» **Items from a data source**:
────────────────

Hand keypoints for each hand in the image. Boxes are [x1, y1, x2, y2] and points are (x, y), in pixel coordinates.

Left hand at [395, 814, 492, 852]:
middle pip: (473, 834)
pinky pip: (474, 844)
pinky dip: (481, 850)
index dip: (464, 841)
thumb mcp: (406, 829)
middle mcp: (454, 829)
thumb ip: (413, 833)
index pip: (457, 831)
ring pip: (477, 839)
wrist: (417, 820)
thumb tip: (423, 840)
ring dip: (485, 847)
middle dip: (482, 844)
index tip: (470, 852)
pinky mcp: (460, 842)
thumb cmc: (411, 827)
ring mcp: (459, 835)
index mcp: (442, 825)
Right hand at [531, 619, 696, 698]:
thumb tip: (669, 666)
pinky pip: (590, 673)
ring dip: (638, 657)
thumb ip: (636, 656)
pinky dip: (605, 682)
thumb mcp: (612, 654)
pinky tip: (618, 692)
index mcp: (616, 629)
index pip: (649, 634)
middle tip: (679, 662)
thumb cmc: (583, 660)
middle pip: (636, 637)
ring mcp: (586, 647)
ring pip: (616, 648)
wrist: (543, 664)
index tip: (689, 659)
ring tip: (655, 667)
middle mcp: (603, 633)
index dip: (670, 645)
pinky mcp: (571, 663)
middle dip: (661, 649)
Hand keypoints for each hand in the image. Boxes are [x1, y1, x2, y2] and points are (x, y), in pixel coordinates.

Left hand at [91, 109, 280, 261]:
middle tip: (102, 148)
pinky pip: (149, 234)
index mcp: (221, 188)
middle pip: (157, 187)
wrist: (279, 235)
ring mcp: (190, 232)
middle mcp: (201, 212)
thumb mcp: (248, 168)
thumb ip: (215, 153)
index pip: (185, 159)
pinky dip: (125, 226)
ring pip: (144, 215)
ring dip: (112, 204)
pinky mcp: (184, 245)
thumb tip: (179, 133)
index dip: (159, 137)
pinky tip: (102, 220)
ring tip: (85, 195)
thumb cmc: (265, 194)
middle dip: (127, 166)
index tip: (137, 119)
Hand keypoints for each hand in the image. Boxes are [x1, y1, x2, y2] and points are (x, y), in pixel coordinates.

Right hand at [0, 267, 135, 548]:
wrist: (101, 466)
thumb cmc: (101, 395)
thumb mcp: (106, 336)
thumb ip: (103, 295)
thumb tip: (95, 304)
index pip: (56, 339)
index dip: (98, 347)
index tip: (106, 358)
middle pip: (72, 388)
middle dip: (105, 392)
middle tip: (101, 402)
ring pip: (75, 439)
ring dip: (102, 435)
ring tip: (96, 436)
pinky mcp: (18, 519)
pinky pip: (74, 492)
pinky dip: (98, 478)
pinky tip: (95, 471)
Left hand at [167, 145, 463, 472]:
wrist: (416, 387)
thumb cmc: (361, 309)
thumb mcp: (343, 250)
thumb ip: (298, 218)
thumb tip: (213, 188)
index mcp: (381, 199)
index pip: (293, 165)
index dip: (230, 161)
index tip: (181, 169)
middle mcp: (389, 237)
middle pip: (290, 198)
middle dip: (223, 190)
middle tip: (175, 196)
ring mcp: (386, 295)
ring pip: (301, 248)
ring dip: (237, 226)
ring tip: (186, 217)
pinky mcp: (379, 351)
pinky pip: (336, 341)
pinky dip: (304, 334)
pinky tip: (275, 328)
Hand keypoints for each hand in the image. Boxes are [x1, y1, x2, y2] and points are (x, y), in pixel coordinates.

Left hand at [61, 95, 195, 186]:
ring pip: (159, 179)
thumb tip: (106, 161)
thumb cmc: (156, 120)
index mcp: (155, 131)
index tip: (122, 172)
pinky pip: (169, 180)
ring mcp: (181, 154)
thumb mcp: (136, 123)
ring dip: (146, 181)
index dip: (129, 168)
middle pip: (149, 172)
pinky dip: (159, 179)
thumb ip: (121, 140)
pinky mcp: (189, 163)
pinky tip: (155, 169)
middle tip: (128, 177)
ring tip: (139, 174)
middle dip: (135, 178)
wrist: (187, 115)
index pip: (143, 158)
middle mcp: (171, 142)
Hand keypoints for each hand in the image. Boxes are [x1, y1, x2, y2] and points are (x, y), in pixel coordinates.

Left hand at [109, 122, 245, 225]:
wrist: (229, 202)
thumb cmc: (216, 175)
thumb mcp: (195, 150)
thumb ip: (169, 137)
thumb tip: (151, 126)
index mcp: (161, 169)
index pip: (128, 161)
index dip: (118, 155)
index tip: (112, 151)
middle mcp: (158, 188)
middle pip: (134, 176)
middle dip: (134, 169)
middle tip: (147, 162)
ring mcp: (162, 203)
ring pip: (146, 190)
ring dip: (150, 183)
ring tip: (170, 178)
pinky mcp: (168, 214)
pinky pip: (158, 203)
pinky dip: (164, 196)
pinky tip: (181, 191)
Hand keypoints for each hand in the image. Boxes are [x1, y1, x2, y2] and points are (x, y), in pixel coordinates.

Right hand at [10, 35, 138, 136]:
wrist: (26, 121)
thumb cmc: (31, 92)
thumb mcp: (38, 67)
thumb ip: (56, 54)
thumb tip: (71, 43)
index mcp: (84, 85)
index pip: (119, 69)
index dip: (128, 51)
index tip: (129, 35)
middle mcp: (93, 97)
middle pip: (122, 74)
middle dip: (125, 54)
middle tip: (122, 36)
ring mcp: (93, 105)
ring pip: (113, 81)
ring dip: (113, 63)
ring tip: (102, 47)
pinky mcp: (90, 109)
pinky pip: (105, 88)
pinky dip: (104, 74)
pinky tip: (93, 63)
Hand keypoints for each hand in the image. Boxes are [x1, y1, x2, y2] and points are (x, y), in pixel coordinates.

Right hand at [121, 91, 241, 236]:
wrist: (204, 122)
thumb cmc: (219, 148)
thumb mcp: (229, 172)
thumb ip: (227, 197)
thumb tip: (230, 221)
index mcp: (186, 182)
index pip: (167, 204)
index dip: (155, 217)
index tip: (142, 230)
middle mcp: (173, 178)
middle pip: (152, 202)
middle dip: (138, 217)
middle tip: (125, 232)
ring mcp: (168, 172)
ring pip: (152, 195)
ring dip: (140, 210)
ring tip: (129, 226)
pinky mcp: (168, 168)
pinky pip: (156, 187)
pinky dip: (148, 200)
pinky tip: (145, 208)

────────────────

» **THE PROBLEM**: When the string "Left" appears in a line of the records above, that line is to be copied.

» **RESULT**:
Left hand at [395, 814, 492, 852]:
Left hand at [91, 109, 280, 261]:
Left hand at [167, 145, 463, 472]:
Left hand at [61, 95, 195, 186]:
Left hand at [109, 122, 245, 225]:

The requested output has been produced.